What it does

cuBERT runs BERT inference directly on NVIDIA GPUs (via CUDA and CUBLAS) or Intel CPUs (via MKL), skipping TensorFlow entirely. It reads frozen BERT protobufs and hands back logits, probabilities, pooled output, or sequence embeddings through a plain C API. Python and Java wrappers exist but are thin; the work happens in C++.

The interesting bit

The threading model is where the project shows its scars. The vanilla Bert class isn’t thread-safe, so BertM round-robins requests across multiple locked instances—one per GPU, or CUBERT_NUM_CPU_MODELS on CPU. Then you still need to tune OMP_NUM_THREADS for MKL’s own parallelism.

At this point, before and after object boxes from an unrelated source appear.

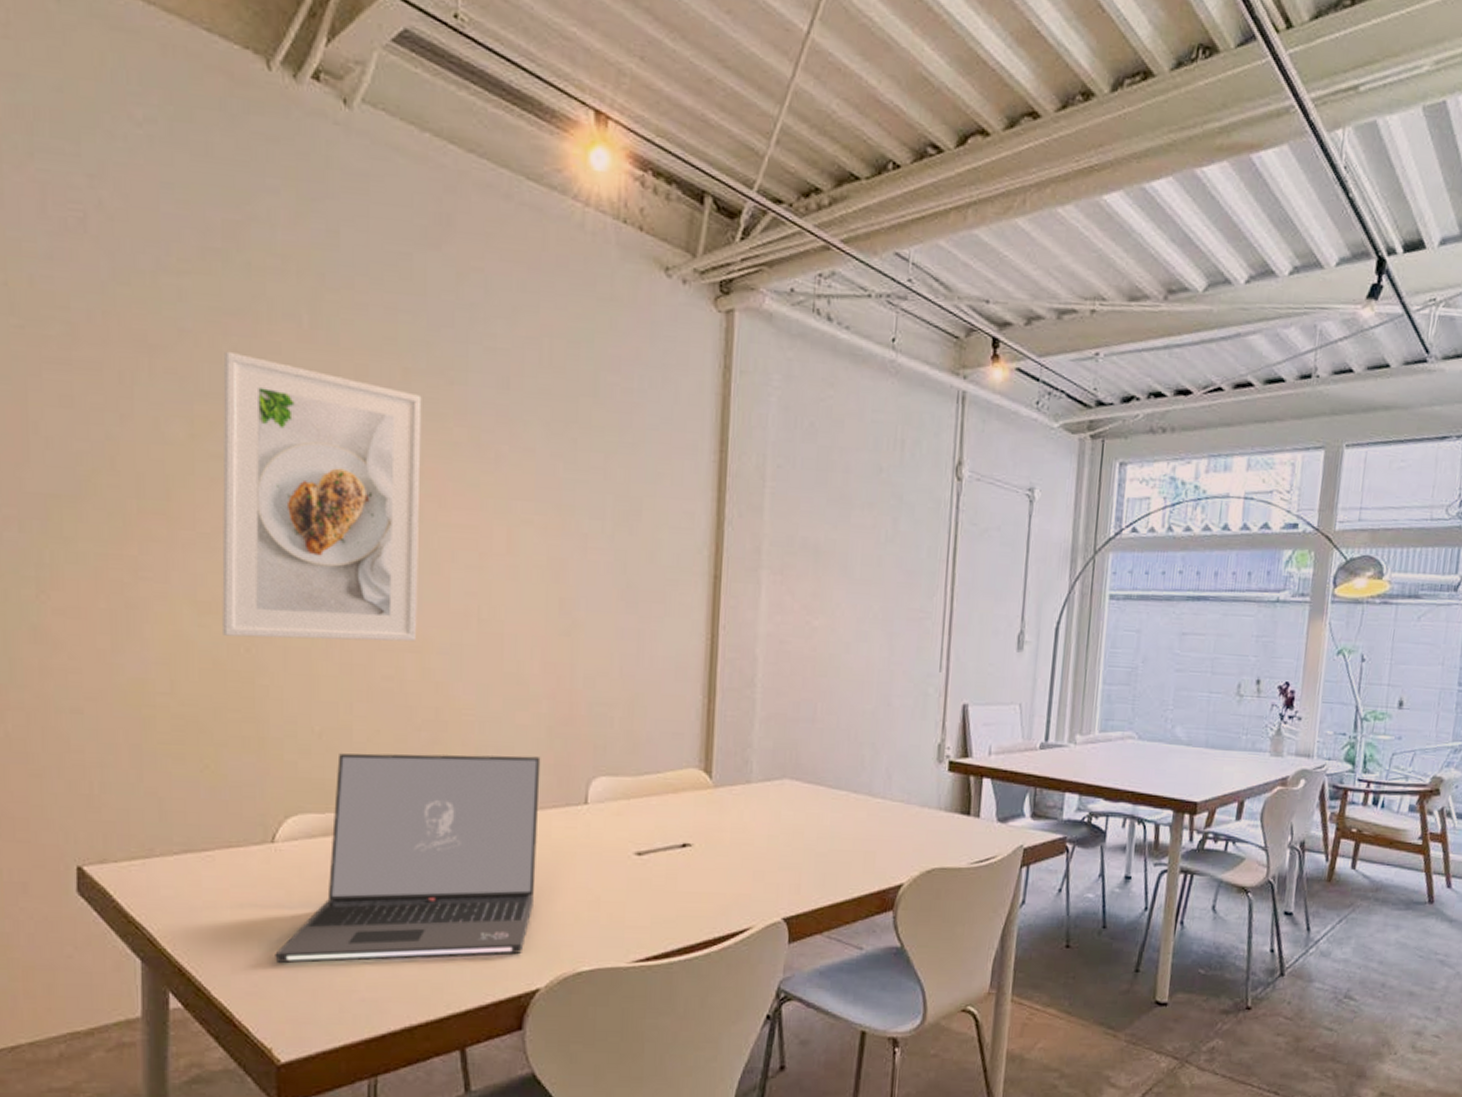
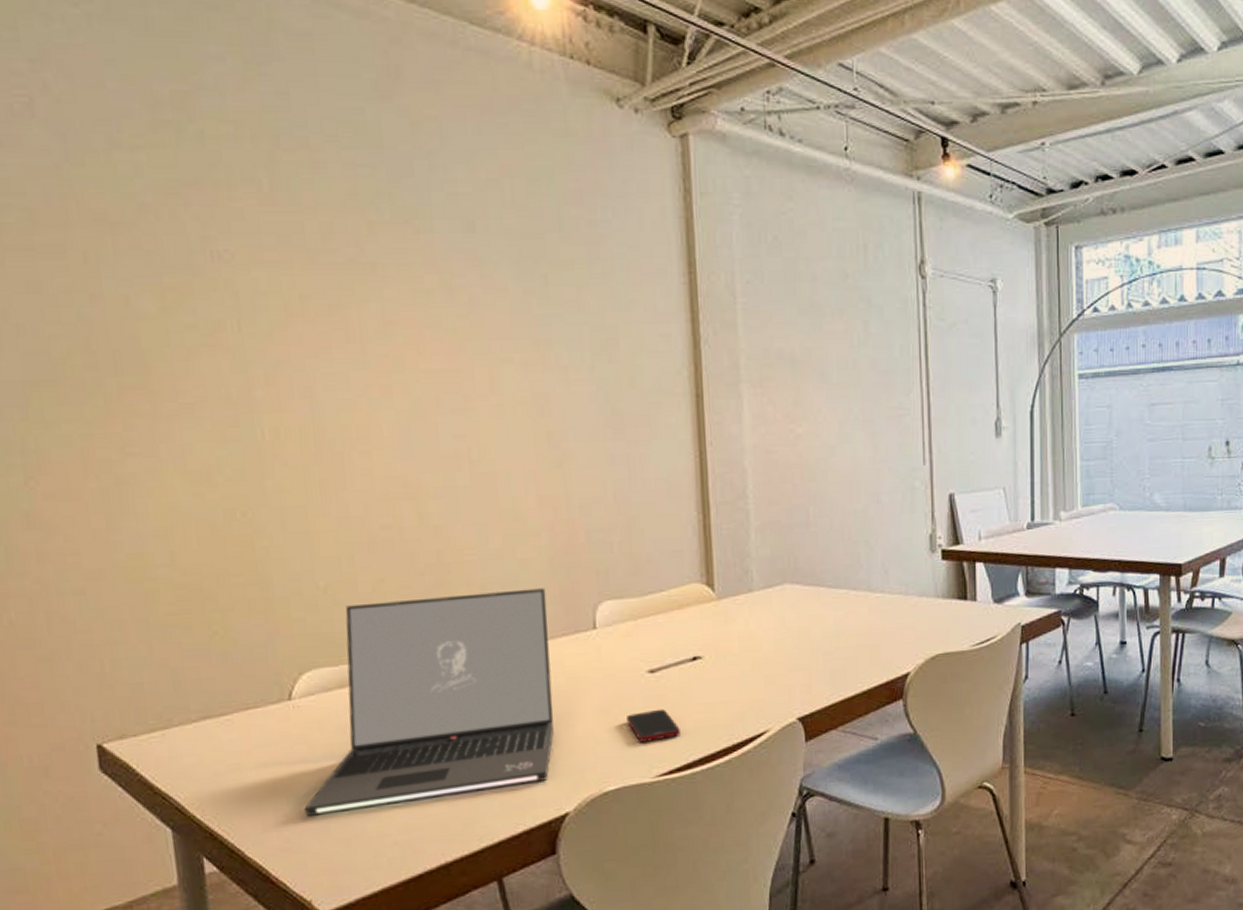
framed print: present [222,351,422,642] -> none [187,221,410,502]
cell phone: none [608,893,662,925] -> present [627,708,680,742]

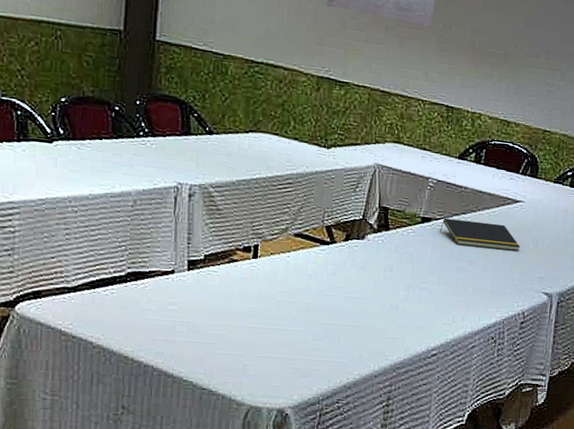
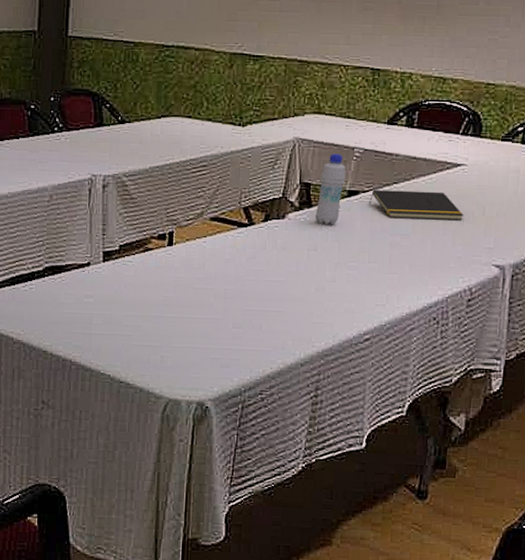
bottle: none [392,181,421,248] -> present [315,153,346,225]

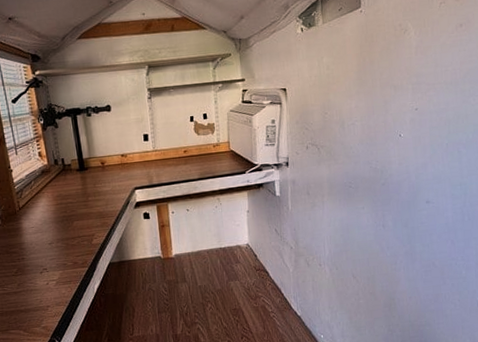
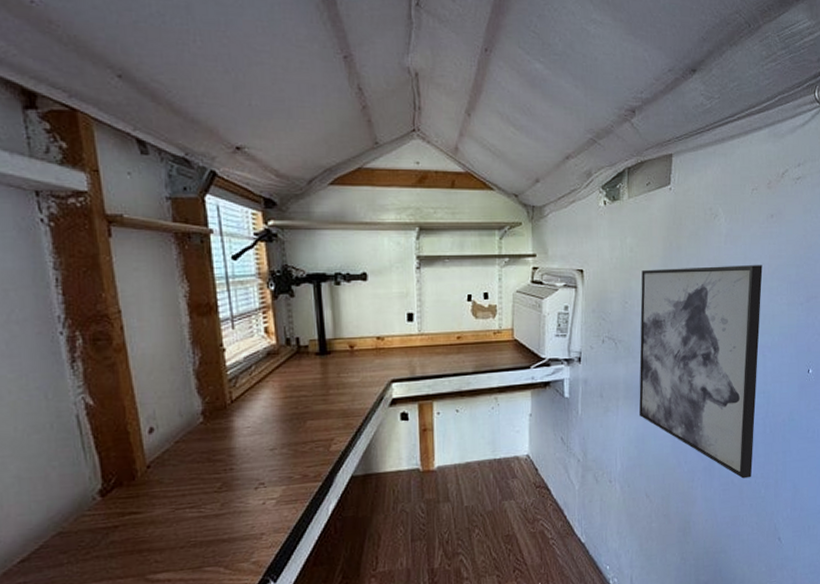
wall art: none [338,70,454,262] -> present [638,265,763,479]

The README admits this balancing act “diffs from model seq_length, batch_size, your CPU cores, your server QPS, and many many other things.” No hand-waving; just a warning that you’ll be benchmarking.

Key highlights

• Mixed-precision fp16 storage with fp32 compute on Volta/Turing Tensor Cores, claiming >2× speedup with <1% accuracy loss
• GPU benchmark (Tesla P4, seq_length=32): 184.6 ms vs TensorFlow’s 255.2 ms at batch 128; 54.5 ms vs 70.0 ms at batch 32
• CPU benchmark (Xeon E5-2680 v4): 984.9 ms vs 1504.0 ms at batch 128; 24.0 ms vs 69.9 ms at batch 1
• Uses protobuf-c specifically to avoid TensorFlow protobuf version conflicts
• Pre-built Python wheels available, but only MKL-on-Linux; GPU builds require compiling from source

Caveats

• Only BERT (Transformer) is supported; no other architectures
• CUDA libraries are not cross-version compatible, so you’ll need matching toolchains
• GPU wheel packages aren’t provided; pre-built binaries are CPU-only MKL builds

Verdict

Worth a look if you’re serving BERT at scale and can stomach C++ build systems. Skip it if you need model flexibility, easy GPU deployment, or aren’t prepared to spend time tuning thread counts for your specific hardware.